Exercise description => Scan the lines below for the word "worn". Copy each line you find it in.

Given information =>

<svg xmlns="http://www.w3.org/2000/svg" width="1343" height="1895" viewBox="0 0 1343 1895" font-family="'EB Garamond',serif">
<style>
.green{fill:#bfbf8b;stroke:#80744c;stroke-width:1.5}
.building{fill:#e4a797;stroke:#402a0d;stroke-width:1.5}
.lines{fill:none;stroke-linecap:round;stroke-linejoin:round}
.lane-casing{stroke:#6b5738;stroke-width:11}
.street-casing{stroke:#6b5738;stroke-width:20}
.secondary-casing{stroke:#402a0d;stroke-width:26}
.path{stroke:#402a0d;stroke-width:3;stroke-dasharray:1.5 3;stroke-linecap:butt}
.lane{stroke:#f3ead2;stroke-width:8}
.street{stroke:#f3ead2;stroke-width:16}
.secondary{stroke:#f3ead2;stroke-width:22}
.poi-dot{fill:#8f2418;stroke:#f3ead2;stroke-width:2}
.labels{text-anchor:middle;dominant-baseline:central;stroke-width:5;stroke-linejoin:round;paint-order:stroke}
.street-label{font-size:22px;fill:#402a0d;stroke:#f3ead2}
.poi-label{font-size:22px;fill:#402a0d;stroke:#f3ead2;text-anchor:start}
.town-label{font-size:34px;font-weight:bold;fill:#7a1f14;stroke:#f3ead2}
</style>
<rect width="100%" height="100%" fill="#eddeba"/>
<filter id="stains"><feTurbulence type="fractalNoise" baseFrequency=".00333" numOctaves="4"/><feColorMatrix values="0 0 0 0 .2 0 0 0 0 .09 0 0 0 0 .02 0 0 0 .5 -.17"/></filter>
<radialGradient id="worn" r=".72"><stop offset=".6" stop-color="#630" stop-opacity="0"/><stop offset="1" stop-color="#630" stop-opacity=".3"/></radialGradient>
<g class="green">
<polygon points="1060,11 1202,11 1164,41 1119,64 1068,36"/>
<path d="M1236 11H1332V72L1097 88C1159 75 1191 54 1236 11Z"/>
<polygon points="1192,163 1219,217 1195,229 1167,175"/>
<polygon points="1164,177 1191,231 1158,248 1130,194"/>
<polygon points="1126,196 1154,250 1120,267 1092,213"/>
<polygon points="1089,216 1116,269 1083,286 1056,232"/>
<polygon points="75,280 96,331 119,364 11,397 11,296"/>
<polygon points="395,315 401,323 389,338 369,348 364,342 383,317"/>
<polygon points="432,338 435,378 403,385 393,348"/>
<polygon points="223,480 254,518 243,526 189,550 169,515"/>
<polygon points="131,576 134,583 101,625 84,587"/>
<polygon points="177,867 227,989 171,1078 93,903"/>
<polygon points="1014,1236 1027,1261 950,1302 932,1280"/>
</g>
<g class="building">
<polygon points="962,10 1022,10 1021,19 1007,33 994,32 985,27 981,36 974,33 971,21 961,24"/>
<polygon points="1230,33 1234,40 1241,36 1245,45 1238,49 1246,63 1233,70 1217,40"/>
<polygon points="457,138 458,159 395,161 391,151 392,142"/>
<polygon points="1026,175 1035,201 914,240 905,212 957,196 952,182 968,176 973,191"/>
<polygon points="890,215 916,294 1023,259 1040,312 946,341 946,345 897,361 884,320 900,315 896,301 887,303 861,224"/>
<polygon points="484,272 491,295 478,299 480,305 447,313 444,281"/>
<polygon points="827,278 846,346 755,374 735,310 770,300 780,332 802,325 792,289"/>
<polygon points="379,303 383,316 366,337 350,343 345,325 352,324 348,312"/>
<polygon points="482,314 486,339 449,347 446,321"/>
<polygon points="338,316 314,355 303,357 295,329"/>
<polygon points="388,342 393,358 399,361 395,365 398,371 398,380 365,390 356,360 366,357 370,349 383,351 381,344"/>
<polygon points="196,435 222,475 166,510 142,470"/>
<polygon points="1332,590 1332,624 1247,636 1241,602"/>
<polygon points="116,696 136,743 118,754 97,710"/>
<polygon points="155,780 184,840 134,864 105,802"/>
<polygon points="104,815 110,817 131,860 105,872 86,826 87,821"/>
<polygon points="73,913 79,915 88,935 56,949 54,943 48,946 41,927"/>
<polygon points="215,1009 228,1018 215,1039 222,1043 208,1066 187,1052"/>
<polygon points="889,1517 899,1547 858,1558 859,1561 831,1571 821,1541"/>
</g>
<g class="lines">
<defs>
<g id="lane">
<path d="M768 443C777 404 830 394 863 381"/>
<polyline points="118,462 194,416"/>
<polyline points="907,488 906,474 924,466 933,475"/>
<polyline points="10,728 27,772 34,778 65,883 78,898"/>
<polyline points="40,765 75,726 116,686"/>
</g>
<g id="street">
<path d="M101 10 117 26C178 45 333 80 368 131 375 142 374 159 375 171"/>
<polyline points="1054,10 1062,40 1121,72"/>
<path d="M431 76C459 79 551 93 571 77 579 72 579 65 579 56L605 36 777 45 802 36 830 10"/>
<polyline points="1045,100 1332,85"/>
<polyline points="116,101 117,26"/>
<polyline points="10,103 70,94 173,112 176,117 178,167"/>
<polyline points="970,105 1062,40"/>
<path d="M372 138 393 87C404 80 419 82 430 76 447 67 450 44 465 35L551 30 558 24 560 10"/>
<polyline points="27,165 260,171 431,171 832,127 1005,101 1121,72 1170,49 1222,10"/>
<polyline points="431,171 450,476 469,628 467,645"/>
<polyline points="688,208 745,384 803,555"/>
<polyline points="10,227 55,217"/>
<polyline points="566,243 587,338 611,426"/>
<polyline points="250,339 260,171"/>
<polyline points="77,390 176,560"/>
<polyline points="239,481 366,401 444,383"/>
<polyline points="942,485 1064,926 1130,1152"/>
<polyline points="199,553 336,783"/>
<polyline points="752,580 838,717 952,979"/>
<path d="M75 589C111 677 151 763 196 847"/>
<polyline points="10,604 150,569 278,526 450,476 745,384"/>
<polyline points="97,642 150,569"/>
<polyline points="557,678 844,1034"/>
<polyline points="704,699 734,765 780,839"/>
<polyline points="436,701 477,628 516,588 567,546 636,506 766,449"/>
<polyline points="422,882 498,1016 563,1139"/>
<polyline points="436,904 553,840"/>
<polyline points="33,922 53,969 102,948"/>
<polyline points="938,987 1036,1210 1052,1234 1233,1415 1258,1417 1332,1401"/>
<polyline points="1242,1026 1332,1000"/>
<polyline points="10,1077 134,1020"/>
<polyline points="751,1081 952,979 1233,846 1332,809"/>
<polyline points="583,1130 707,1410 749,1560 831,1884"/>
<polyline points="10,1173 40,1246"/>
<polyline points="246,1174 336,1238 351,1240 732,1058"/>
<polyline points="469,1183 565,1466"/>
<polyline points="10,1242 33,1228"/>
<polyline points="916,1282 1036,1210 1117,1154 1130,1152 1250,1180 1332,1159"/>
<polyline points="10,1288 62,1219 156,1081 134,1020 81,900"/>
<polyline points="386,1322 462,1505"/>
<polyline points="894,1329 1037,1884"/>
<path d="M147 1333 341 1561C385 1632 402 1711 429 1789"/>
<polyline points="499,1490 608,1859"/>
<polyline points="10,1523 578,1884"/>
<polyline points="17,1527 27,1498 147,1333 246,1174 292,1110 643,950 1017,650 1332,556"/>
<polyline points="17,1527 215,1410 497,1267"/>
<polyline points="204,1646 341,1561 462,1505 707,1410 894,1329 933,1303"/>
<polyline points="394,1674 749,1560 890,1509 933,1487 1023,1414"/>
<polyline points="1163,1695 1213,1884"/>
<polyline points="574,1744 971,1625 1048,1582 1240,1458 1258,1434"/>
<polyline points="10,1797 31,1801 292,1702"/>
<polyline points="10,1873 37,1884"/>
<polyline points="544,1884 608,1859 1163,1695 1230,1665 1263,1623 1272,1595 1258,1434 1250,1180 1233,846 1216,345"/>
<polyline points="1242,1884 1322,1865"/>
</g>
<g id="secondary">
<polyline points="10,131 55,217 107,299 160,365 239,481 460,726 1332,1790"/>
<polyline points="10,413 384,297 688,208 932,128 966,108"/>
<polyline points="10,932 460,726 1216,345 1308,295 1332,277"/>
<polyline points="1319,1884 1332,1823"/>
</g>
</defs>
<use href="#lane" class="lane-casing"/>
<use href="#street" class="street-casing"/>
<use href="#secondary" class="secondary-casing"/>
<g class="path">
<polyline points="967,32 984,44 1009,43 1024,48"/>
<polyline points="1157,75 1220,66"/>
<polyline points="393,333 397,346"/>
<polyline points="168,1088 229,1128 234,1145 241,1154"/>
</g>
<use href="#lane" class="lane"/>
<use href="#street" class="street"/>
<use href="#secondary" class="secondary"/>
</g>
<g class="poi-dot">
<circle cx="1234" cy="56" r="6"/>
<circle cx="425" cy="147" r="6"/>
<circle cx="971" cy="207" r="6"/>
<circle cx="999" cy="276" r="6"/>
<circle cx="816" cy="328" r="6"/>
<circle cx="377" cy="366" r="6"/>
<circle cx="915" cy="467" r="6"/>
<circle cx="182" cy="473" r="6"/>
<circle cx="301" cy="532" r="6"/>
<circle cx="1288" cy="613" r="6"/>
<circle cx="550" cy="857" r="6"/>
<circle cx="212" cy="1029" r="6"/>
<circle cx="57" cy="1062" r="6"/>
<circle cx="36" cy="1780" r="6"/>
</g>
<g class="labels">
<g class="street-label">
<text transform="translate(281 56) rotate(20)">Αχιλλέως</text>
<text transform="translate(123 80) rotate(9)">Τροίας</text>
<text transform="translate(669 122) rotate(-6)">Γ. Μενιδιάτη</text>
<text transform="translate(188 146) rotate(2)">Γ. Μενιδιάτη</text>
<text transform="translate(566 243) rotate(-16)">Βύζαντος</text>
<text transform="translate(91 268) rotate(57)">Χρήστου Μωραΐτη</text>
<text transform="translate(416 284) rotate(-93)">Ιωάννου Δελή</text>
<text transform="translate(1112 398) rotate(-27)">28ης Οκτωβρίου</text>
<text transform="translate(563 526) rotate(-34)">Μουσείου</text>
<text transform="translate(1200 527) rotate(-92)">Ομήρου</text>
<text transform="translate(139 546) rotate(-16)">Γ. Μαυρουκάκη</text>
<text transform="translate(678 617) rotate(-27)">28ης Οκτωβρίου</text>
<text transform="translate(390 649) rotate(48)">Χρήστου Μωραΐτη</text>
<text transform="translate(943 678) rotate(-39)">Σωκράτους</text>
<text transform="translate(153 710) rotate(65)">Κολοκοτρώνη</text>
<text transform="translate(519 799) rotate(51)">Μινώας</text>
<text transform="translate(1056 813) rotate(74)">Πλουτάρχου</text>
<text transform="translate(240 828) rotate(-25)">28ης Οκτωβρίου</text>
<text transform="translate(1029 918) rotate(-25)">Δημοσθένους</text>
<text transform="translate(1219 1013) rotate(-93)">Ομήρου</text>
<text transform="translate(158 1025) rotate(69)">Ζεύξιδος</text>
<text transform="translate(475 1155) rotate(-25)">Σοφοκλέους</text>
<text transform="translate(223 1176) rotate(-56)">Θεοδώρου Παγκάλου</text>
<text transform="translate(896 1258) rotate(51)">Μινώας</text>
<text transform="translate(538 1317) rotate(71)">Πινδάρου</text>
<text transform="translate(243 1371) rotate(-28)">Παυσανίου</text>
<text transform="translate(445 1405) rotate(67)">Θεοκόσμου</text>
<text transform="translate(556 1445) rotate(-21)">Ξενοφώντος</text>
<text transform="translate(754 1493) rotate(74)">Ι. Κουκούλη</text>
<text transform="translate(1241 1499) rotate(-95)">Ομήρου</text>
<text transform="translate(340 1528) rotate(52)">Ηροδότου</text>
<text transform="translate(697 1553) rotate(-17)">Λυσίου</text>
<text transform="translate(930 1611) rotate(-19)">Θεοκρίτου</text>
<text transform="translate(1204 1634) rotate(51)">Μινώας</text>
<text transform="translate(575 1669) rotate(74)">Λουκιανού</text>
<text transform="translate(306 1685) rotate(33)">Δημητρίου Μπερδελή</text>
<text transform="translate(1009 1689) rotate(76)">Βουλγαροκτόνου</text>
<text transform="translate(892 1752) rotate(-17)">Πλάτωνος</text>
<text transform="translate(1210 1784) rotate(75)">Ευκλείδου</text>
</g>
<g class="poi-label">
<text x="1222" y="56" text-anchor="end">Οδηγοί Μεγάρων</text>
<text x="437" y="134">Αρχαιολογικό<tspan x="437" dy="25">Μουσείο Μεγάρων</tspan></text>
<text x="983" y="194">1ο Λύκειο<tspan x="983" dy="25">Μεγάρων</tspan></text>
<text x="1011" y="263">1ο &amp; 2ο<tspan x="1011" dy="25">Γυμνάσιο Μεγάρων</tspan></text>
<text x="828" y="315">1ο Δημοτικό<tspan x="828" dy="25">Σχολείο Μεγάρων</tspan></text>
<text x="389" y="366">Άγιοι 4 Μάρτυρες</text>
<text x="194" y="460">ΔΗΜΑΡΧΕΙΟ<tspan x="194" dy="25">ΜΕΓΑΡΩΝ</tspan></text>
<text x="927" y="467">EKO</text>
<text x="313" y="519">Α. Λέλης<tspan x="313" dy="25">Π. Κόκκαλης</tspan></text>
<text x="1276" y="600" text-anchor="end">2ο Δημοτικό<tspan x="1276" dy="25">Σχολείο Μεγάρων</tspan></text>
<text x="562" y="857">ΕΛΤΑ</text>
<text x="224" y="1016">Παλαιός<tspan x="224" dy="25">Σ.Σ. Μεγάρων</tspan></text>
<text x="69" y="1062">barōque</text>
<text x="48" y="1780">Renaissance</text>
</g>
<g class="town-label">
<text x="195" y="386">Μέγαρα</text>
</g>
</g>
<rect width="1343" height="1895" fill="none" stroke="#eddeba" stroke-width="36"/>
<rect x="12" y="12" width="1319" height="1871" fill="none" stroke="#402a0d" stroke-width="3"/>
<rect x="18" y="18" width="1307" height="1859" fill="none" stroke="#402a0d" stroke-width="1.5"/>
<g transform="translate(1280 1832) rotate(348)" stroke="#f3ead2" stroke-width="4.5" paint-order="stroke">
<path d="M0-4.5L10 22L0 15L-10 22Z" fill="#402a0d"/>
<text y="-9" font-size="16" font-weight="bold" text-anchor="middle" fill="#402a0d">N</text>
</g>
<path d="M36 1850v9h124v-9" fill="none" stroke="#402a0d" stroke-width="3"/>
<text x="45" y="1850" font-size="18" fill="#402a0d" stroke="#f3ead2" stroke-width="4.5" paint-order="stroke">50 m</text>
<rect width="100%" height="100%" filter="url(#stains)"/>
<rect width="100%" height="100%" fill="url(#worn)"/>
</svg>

Your solution =>
<radialGradient id="worn" r=".72"><stop offset=".6" stop-color="#630" stop-opacity="0"/><stop offset="1" stop-color="#630" stop-opacity=".3"/></radialGradient>
<rect width="100%" height="100%" fill="url(#worn)"/>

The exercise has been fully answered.